- [ACTIVITY]
I need all the entries repeated exactly as written.

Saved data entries
=== Section Start ===

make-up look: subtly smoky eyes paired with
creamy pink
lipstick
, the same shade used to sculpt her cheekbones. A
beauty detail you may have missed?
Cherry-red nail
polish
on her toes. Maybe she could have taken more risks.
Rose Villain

=== Section End ===

- [TASK SOLUTION]
make-up look: subtly smoky eyes paired with
creamy pink
lipstick
, the same shade used to sculpt her cheekbones. A
beauty detail you may have missed?
Cherry-red nail
polish
on her toes. Maybe she could have taken more risks.
Rose Villain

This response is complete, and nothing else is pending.